Le quotidien des salariés de l'entreprise se trouve être une surcharge de travail permanente et organisée, obligeant des employés sous-payés à travailler bien au delà du temps de travail porté sur leur contrat, sur fond de menaces, d'humiliations permanentes, de harcèlement. On voit ainsi des salariés à temps partiel accomplir l'équivalent d'un temps plein, sans paiement d'heures supplémentaires, pour le salaire de 900 euro par mois prévu par leur contrat de travail. Ce qu'un cadre dirigeant  assume en déclarant : "en tant que responsable, on a le droit de vie et de mort sur nos salariés"... Rien que ça !

Au fil de l'enquête de Cash Investigation, Lidl se révèle donc être non seulement une entreprise hors-la-loi, mais être surtout une redoutable machine à fabriquer des chômeurs  de longue durée. Reçue par Elise Lucet à la suite de cette émission, madame Pénicaud, dans un grand simulacre d''indignation vertueuse, désapprouve ces méthodes et parle d'une gestion du personnel "court-termiste". Soit elle n'a rien compris, soit elle mérite la palme d'or de l'hypocrisie. Car il est évident que le long-terme n'entre pas dans les préoccupations d'une entreprise qui a inventé le concept du salarié Cleenex hyperjetable, qu'elle peut licencier et remplacer facilement à chaque fois que c'est nécessaire. De plus, la nouvelle ministre du travail ferait bien de réaliser que les réformes entreprises par Hollande, puis par Macron, ne sont pas de nature à empêcher de tels abus criminels : l'affaiblissement constant du corps des inspecteurs du travail ne leur permet plus de mener des enquêtes approfondies sur les conditions de travail dans les entreprises et la destruction de l'institution chargée de veiller sur la sécurité au travail dans l'entreprise - à savoir le CHSCT - favorise de telles pratiques. 
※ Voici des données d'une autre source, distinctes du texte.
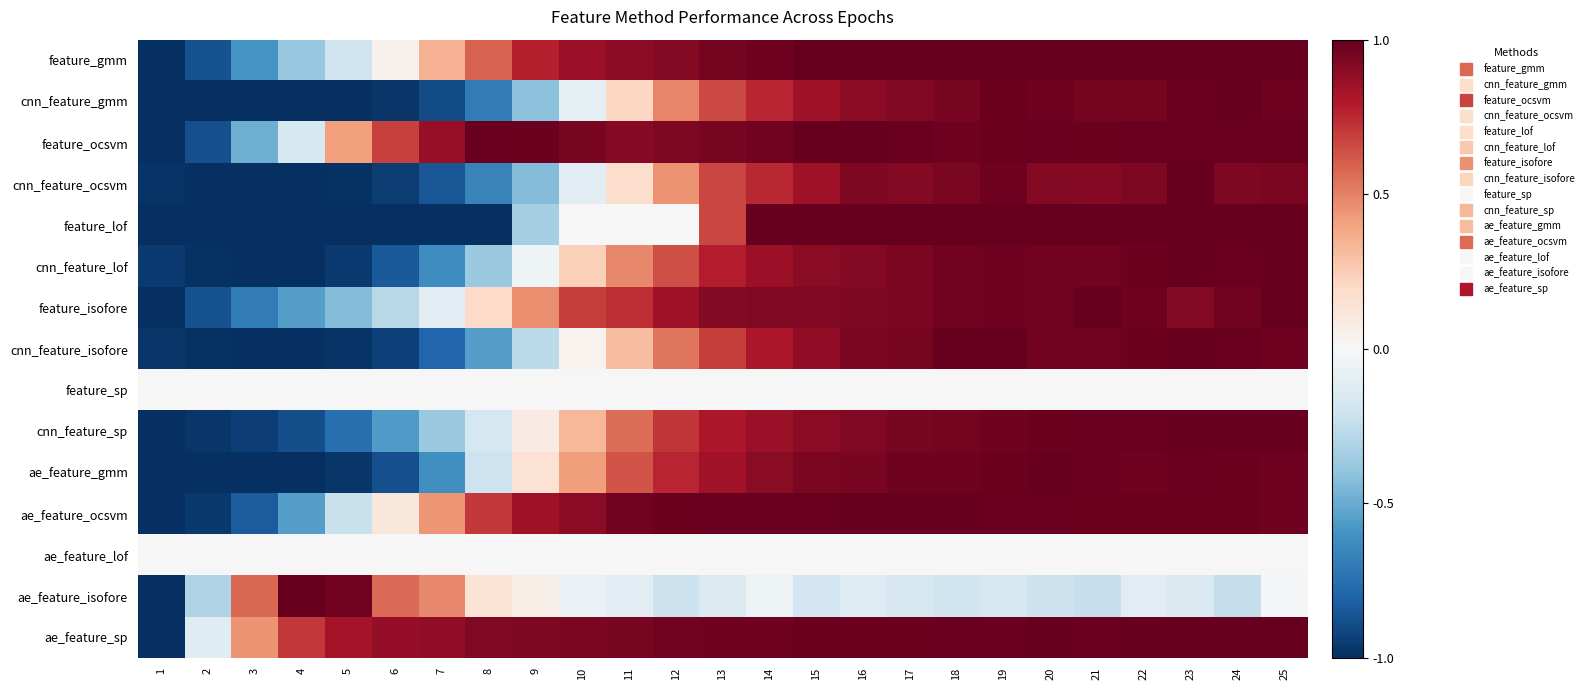

List the series in order of their peak value, lowest first.

feature_sp, ae_feature_lof, feature_gmm, cnn_feature_gmm, feature_ocsvm, cnn_feature_ocsvm, feature_lof, cnn_feature_lof, feature_isofore, cnn_feature_isofore, cnn_feature_sp, ae_feature_gmm, ae_feature_ocsvm, ae_feature_isofore, ae_feature_sp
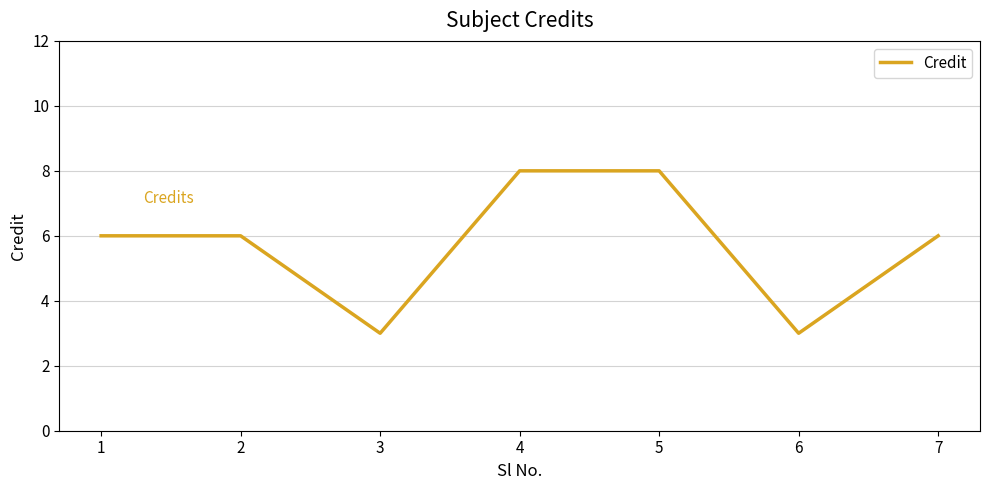

How many lines are shown in the chart?

1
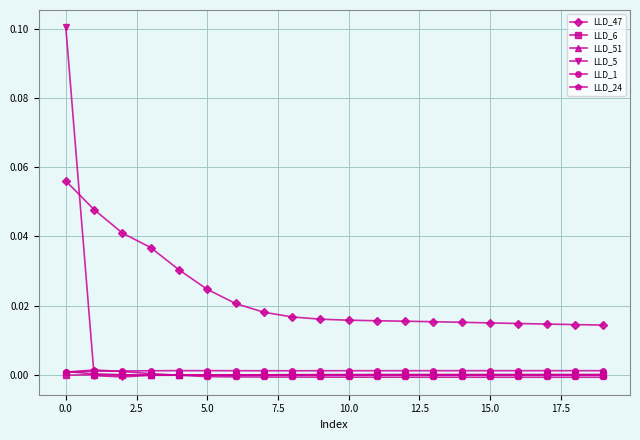

Which series has the largest total across all categories?

LLD_47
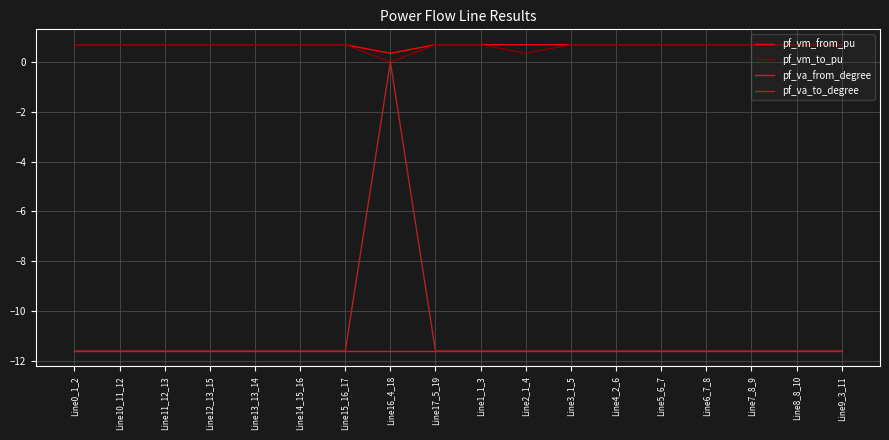

True or false: pf_va_to_degree has a value of -16.1 at Line11_12_13.

False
Les réactions à l'émission d'Elise Lucet ne se font pas attendre : le mérite de ce reportage est d'avoir fait prendre conscience aux salariés qu'ils sont victimes d'un système organisé, ce qui s'est immédiatement traduit par un mouvement de grève dans une enseigne du Midi. Un député a demandé à la Ministre du Travail de diligenter une enquête sur les pratiques de l'entreprise. Mais il est impératif d'aller plus loin, car ce genre de pratique ne peut pas être toléré : dans l'émission, l'état est sollicité pour interdire la commande vocale. Les victimes de LIDL pourraient déclencher une action judiciaire de groupe pour obtenir réparation, si un avocat veut bien s'emparer de la cause et organiser la procédure. Et, à titre personnel, sachant ce que je sais maintenant, je n'irai plus jamais rien acheter chez LIDL.